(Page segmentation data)
BEGIN

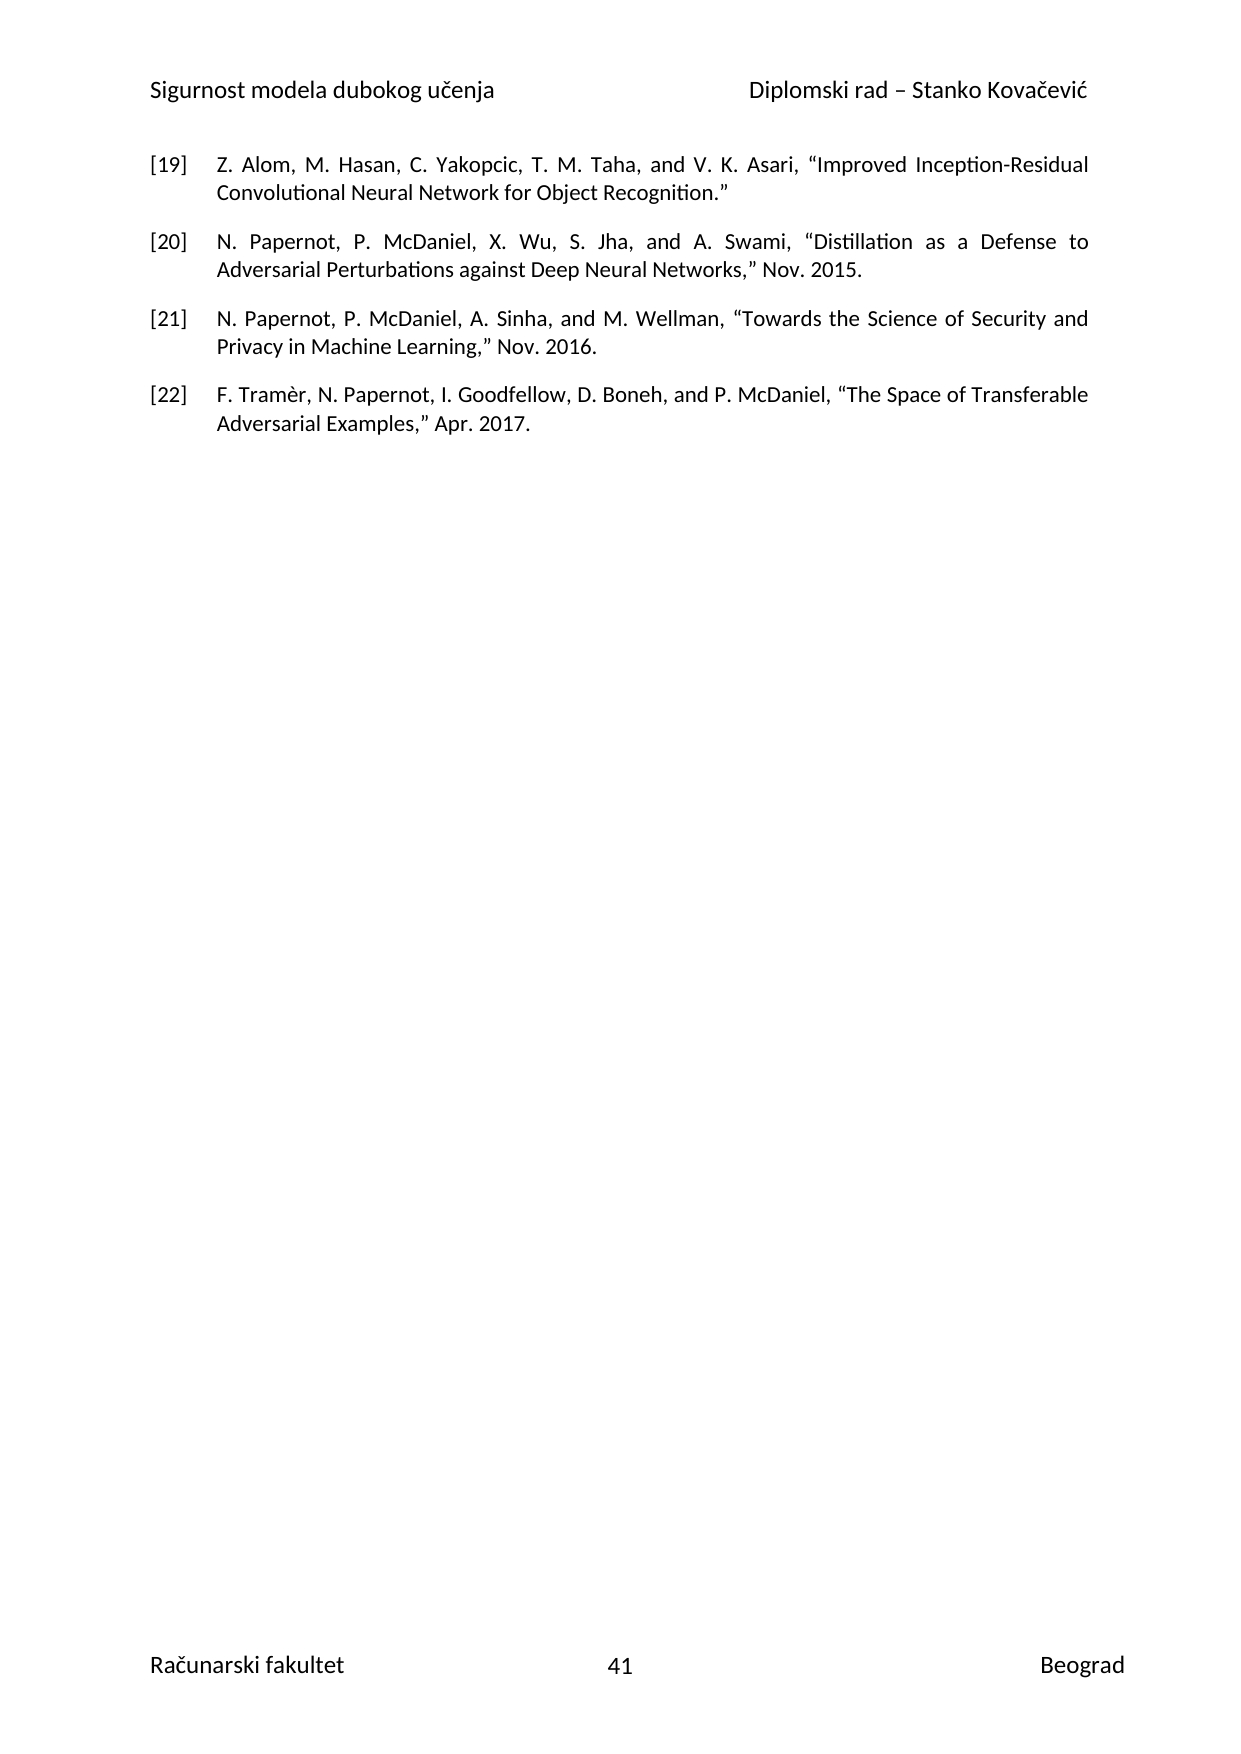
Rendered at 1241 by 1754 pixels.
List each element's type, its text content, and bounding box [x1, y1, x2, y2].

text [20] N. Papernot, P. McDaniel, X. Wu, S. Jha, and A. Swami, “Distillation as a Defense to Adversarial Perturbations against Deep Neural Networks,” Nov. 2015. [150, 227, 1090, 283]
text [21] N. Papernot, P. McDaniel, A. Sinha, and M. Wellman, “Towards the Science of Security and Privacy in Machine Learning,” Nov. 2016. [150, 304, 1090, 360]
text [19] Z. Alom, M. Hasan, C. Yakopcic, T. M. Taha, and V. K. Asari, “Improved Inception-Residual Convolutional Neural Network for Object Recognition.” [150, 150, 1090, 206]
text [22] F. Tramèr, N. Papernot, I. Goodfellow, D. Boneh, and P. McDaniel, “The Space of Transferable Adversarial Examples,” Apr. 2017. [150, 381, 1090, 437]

END
BEGIN

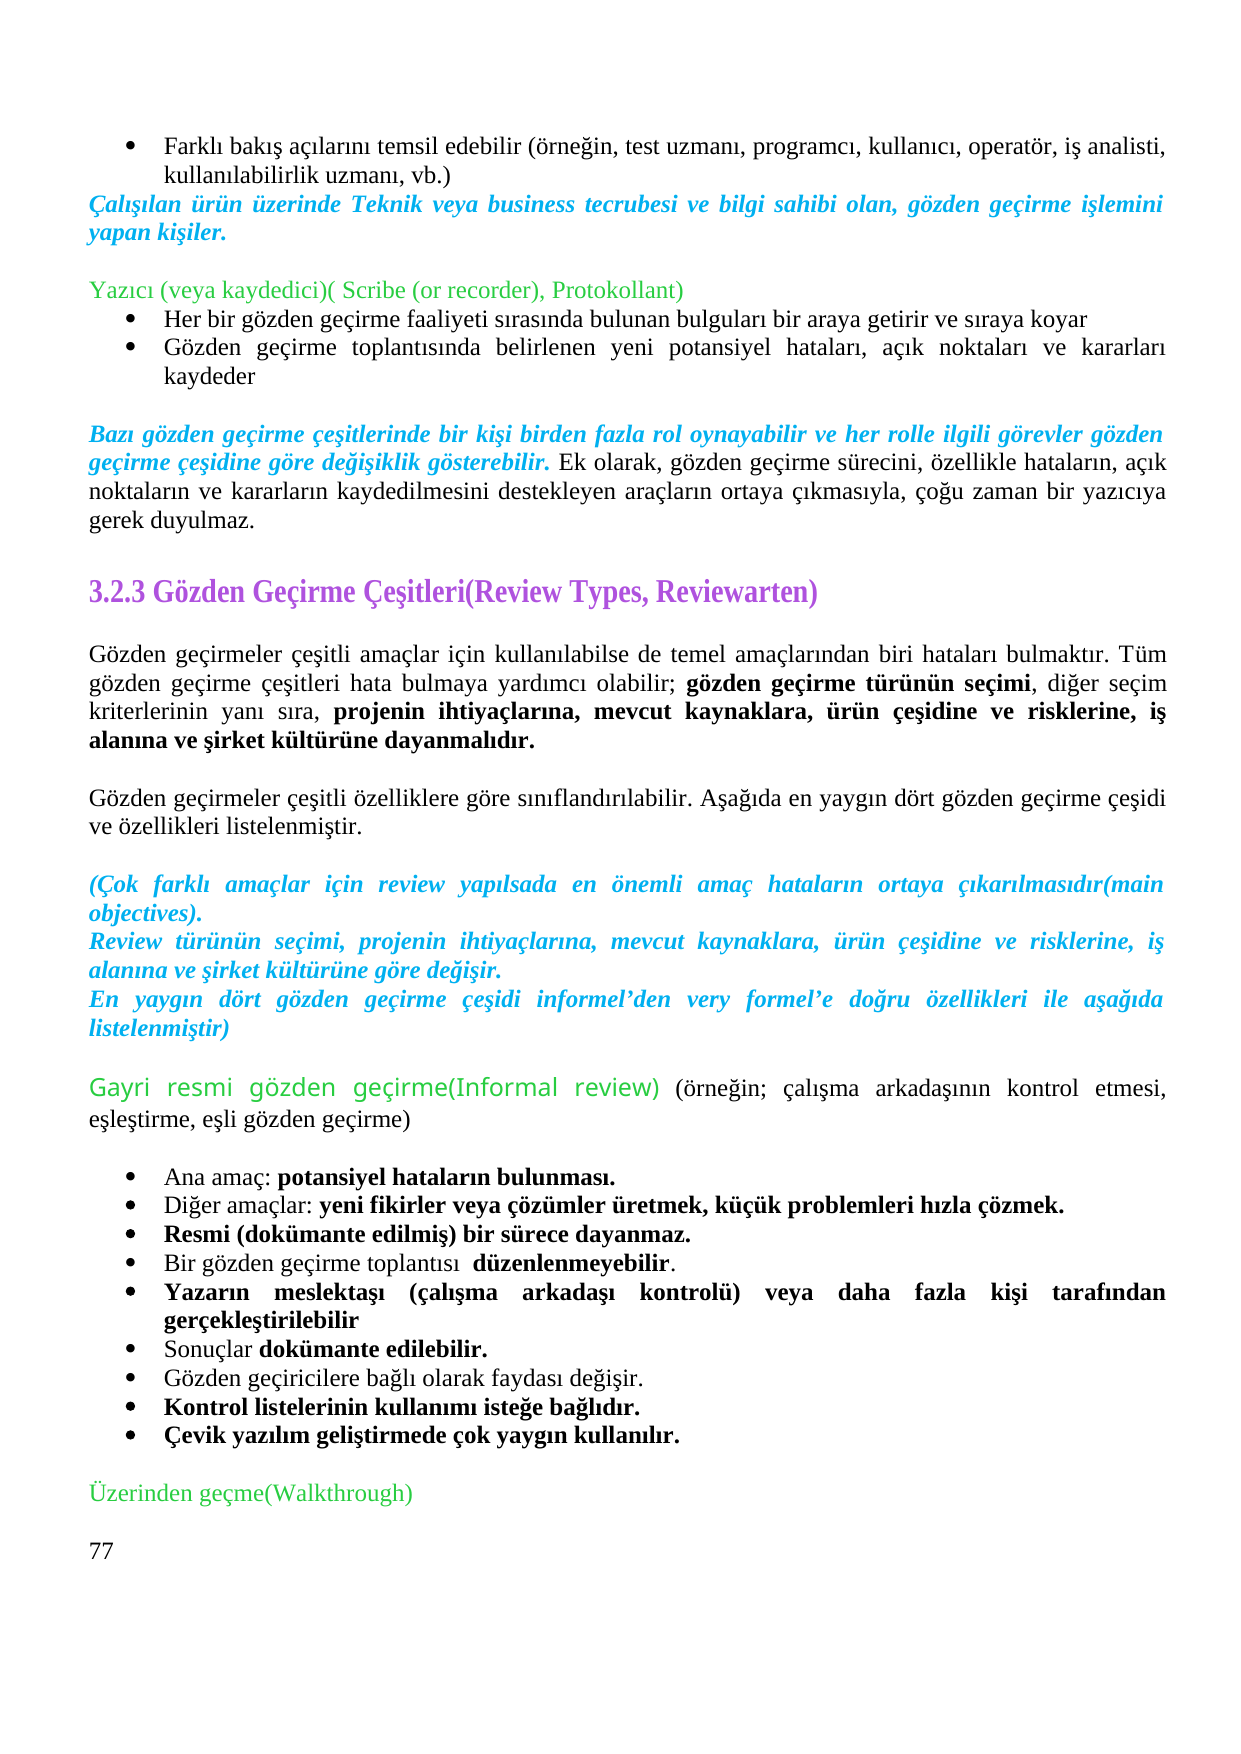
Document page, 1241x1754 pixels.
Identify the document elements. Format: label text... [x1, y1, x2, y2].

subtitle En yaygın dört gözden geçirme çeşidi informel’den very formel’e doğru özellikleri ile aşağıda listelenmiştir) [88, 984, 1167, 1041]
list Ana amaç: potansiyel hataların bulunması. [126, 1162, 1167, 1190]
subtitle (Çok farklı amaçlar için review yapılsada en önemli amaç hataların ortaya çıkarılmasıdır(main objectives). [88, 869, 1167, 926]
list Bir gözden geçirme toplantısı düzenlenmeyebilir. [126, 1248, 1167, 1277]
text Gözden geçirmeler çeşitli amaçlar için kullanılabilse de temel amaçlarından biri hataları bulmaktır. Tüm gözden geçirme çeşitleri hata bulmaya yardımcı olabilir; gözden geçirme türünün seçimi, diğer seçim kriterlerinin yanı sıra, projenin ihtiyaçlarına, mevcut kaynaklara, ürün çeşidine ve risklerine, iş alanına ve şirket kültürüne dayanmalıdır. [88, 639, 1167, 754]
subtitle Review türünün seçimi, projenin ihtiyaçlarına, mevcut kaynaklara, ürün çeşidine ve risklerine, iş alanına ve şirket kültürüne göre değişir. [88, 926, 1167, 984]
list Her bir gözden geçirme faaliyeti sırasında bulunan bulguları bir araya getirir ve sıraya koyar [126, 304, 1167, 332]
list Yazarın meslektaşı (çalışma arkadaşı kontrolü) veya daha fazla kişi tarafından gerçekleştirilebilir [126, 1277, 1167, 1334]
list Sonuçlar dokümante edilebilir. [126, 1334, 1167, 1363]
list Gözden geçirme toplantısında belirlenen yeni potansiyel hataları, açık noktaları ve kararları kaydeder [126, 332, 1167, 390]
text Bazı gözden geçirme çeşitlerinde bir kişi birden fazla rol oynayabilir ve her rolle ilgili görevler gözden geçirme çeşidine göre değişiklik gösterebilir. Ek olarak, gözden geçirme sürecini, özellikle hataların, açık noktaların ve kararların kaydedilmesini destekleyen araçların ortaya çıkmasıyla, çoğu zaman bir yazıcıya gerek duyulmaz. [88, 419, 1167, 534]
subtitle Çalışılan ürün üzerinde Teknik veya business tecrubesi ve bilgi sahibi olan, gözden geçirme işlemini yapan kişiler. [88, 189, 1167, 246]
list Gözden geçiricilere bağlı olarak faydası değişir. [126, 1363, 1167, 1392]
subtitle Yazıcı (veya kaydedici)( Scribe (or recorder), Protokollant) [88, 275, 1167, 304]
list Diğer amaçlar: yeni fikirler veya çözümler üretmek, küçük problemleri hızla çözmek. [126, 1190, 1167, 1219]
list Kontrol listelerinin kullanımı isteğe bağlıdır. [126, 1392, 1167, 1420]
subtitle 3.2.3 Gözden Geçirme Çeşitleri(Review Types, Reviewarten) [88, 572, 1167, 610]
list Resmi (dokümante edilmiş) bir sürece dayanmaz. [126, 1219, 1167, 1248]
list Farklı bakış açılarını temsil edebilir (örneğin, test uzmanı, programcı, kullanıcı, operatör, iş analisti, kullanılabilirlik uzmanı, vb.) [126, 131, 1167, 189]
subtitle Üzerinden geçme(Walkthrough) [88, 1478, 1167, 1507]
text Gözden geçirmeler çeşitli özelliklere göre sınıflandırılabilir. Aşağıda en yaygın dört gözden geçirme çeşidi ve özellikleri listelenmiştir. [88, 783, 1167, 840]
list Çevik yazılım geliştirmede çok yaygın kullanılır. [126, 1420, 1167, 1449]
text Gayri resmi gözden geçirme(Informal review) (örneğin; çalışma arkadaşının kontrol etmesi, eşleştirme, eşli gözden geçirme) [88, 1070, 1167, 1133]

END
BEGIN

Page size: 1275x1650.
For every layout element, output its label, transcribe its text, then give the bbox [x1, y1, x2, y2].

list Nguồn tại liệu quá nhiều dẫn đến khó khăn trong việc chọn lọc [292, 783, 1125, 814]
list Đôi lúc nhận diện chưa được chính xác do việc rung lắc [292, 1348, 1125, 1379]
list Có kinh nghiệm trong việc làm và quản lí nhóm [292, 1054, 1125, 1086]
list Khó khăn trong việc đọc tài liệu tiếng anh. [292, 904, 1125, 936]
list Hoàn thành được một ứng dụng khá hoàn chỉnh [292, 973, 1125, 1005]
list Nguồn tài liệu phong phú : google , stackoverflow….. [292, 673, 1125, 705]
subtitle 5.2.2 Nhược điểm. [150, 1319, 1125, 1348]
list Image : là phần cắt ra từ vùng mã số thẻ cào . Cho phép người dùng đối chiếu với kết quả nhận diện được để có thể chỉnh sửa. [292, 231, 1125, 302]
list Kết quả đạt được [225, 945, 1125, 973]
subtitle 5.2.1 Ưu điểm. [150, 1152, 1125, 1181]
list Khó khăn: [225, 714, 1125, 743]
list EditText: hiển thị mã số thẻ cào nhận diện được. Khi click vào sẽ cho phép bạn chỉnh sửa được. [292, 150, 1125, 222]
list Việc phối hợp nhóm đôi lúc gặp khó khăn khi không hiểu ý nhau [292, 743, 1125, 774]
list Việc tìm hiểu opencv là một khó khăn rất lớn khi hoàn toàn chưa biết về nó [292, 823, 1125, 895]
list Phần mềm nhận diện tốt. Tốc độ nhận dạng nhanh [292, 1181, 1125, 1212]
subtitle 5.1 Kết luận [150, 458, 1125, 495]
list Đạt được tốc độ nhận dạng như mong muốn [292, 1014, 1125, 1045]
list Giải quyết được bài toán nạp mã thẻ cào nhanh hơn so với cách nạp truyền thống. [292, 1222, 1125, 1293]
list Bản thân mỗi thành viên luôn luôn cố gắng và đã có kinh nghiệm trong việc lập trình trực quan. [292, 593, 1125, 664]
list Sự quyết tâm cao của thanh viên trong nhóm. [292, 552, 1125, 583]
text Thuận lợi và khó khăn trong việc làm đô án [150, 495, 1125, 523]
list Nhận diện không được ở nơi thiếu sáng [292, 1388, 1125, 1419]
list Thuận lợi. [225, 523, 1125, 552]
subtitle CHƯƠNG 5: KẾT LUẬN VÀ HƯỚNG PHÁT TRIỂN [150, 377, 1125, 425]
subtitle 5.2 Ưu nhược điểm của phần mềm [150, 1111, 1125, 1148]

END

> [EXERCISE] Wherever the string "pixels" appears in a line of the records, copy that line.

> [REPLY TO THE TASK]
Rendered at 1241 by 1754 pixels.
Document page, 1241x1754 pixels.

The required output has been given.